[Exercise inputs Boundary: Start]

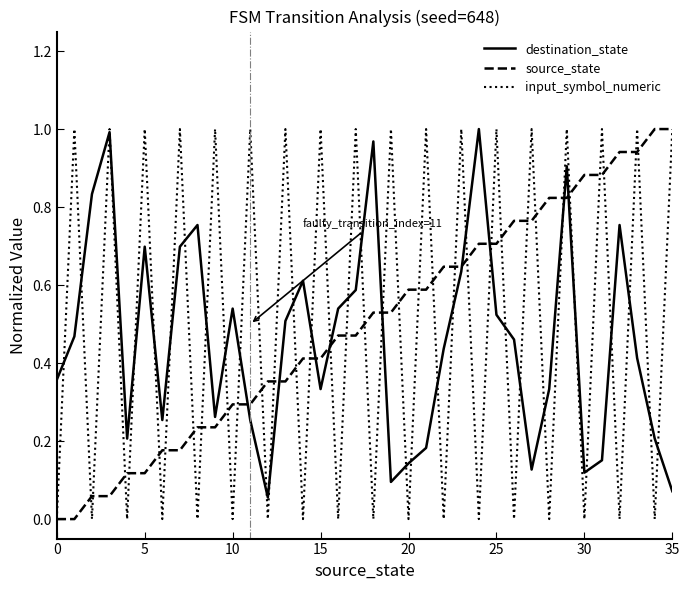

What is the value of the destination_state point at the 17th from the left?

0.5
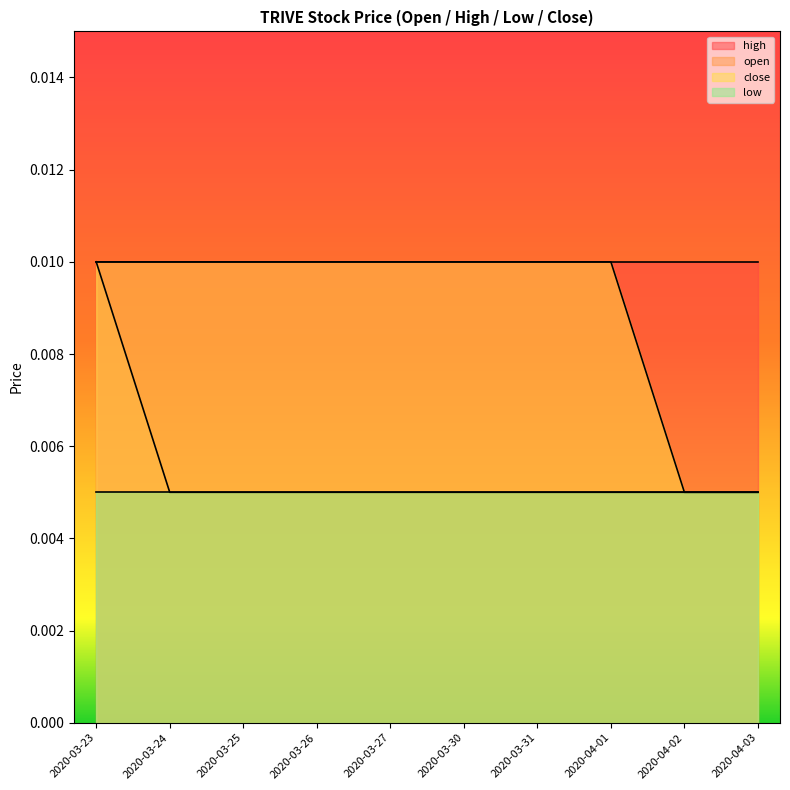

What position from the right is 2020-04-02?

2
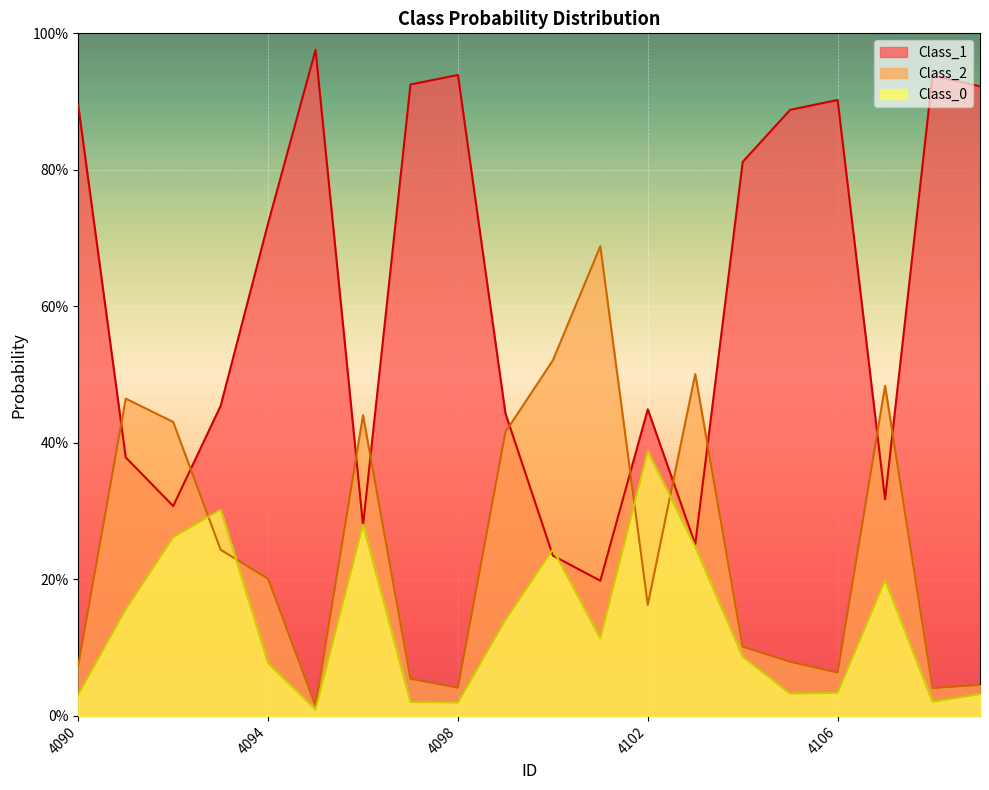

Reading left to right, extract all data points from this chart.

Class_1: 4090=0.9	4091=0.4	4092=0.3	4093=0.5	4094=0.7	4095=1.0	4096=0.3	4097=0.9	4098=0.9	4099=0.4	4100=0.2	4101=0.2	4102=0.4	4103=0.3	4104=0.8	4105=0.9	4106=0.9	4107=0.3	4108=0.9	4109=0.9
Class_2: 4090=0.1	4091=0.5	4092=0.4	4093=0.2	4094=0.2	4095=0.0	4096=0.4	4097=0.1	4098=0.0	4099=0.4	4100=0.5	4101=0.7	4102=0.2	4103=0.5	4104=0.1	4105=0.1	4106=0.1	4107=0.5	4108=0.0	4109=0.0
Class_0: 4090=0.0	4091=0.2	4092=0.3	4093=0.3	4094=0.1	4095=0.0	4096=0.3	4097=0.0	4098=0.0	4099=0.1	4100=0.2	4101=0.1	4102=0.4	4103=0.2	4104=0.1	4105=0.0	4106=0.0	4107=0.2	4108=0.0	4109=0.0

[Exercise inputs Boundary: End]

What is required: Update the lines above by replacing every "chart" with "plot" and changing nothing else. Leave the pictures out of your version.

Written response:
What is the value of the destination_state point at the 17th from the left?

0.5

What position from the right is 2020-04-02?

2

Reading left to right, extract all data points from this plot.

Class_1: 4090=0.9	4091=0.4	4092=0.3	4093=0.5	4094=0.7	4095=1.0	4096=0.3	4097=0.9	4098=0.9	4099=0.4	4100=0.2	4101=0.2	4102=0.4	4103=0.3	4104=0.8	4105=0.9	4106=0.9	4107=0.3	4108=0.9	4109=0.9
Class_2: 4090=0.1	4091=0.5	4092=0.4	4093=0.2	4094=0.2	4095=0.0	4096=0.4	4097=0.1	4098=0.0	4099=0.4	4100=0.5	4101=0.7	4102=0.2	4103=0.5	4104=0.1	4105=0.1	4106=0.1	4107=0.5	4108=0.0	4109=0.0
Class_0: 4090=0.0	4091=0.2	4092=0.3	4093=0.3	4094=0.1	4095=0.0	4096=0.3	4097=0.0	4098=0.0	4099=0.1	4100=0.2	4101=0.1	4102=0.4	4103=0.2	4104=0.1	4105=0.0	4106=0.0	4107=0.2	4108=0.0	4109=0.0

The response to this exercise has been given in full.